None of them worked, and when Gerry McCaughey succeeded Hunkin in 2005, he reversed course and ushered in a new risk-averse era. CIBC agreed to pay U$2.4 billion to settle a class-action lawsuit with Enron investors, and the bank retreated from the U.S. market. When CIBC later swallowed billions of dollars in writedowns on exposure to U.S. subprime mortgages during the financial crisis, that pullback seemed eminently sensible.

But since then, caution has been costly. CIBC’s share price growth has lagged behind the other Big Six banks over the past decade. When Dodig assumed the top job in 2014, prospects for expansion in Canada were limited. He needed to look abroad.

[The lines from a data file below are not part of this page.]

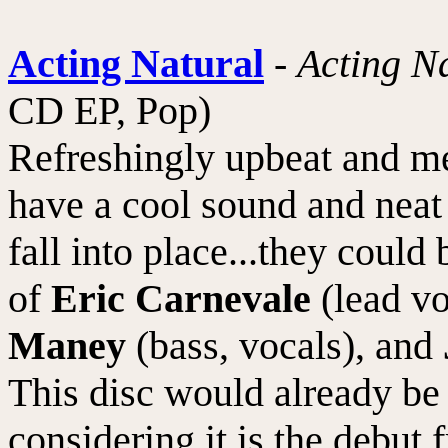
Acting Natural
-
Acting N
CD EP, Pop)
Refreshingly upbeat and m
have a cool sound and neat 
fall into place...they could
of
Eric Carnevale
(lead vo
Maney
(bass, vocals), and
This disc would already be
considering it is the debu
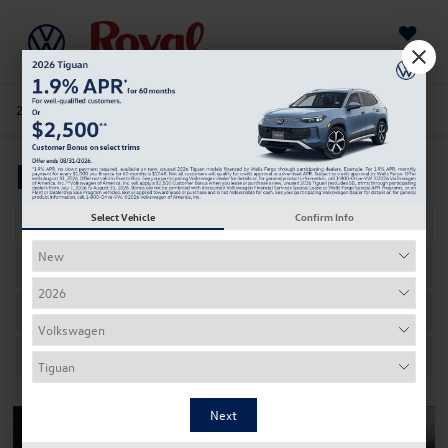
Saved
205-978-4141
Directions
Service
Search
Meet Our Staff
Select Vehicle
Confirm Info
Dealership Contacts
Sales
Service
Parts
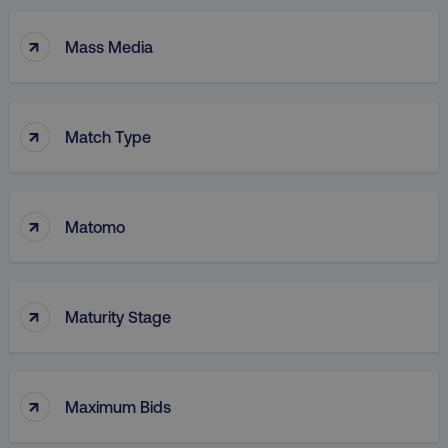
↑
Mass Media
↑
Match Type
↑
Matomo
↑
Maturity Stage
↑
Maximum Bids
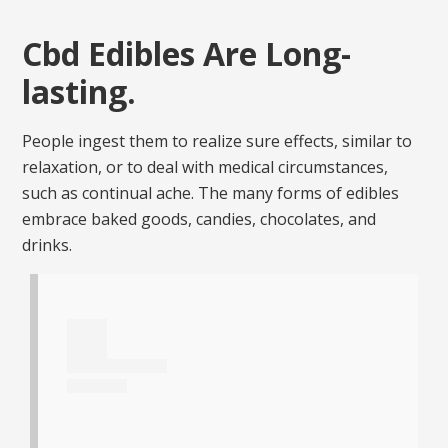
Cbd Edibles Are Long-
lasting.
People ingest them to realize sure effects, similar to
relaxation, or to deal with medical circumstances,
such as continual ache. The many forms of edibles
embrace baked goods, candies, chocolates, and
drinks.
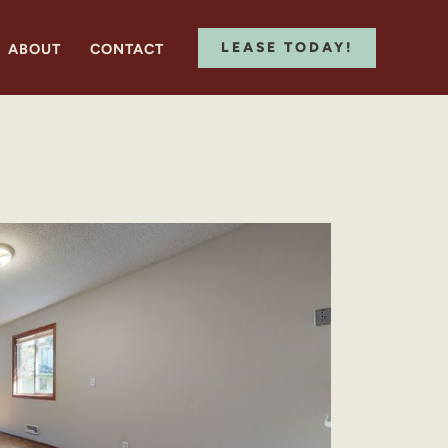
LEASE TODAY!
ABOUT
CONTACT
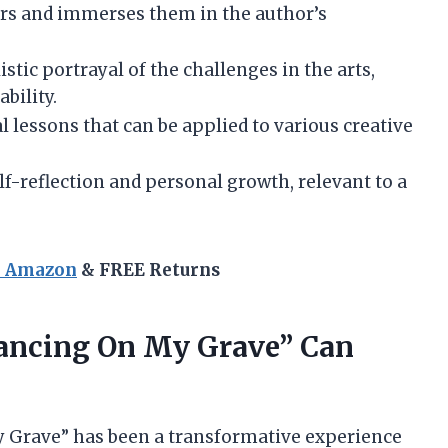
rs and immerses them in the author’s
istic portrayal of the challenges in the arts,
ability.
al lessons that can be applied to various creative
f-reflection and personal growth, relevant to a
n Amazon
& FREE Returns
Dancing On My Grave” Can
y Grave” has been a transformative experience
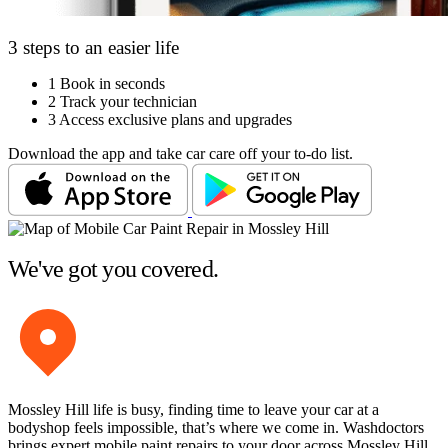
3 steps to an easier life
1
Book in seconds
2
Track your technician
3
Access exclusive plans and upgrades
Download the app and take car care off your to-do list.
We've got you covered.
Mossley Hill life is busy, finding time to leave your car at a
bodyshop feels impossible, that’s where we come in. Washdoctors
brings expert mobile paint repairs to your door across Mossley Hill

On its face, Dodig has reasons to be bullish about the PrivateBancorp deal. Larry Richman, who became PrivateBancorp CEO in 2007, has cleaned up troubled assets and built a solid Midwestern lender with operations in 13 states. He is a respected relationship banker, and the deal gives him access to CIBC’s much larger balance sheet—PrivateBancorp has just $28 billion in assets, compared to CIBC’s $529 billion.

But history is littered with examples of Canadian banks’ missteps in the U.S. market. Any boost to CIBC’s earnings will likely take years to materialize. Darko Mihelic, an analyst at RBC Capital Markets, is taking a wait-and-see approach. “How exactly does [CIBC] stitch together its U.S. businesses to form a coherent brand presence in the U.S.?” he wrote in a research note. That’s a key question that remains.

The Big Six Canadian banks’ profits by geography. Royal Bank has operations in about 40 countries around the world and often wins headlines for its overseas expansion plans. But RBC, like the other Big Six banks, still generates an overwhelming majority of its profits here in Canada. The portion from foreign operations is slowly growing at RBC, but surprisingly, when you look at the Big Six as a group, it’s the domestic portion that has climbed.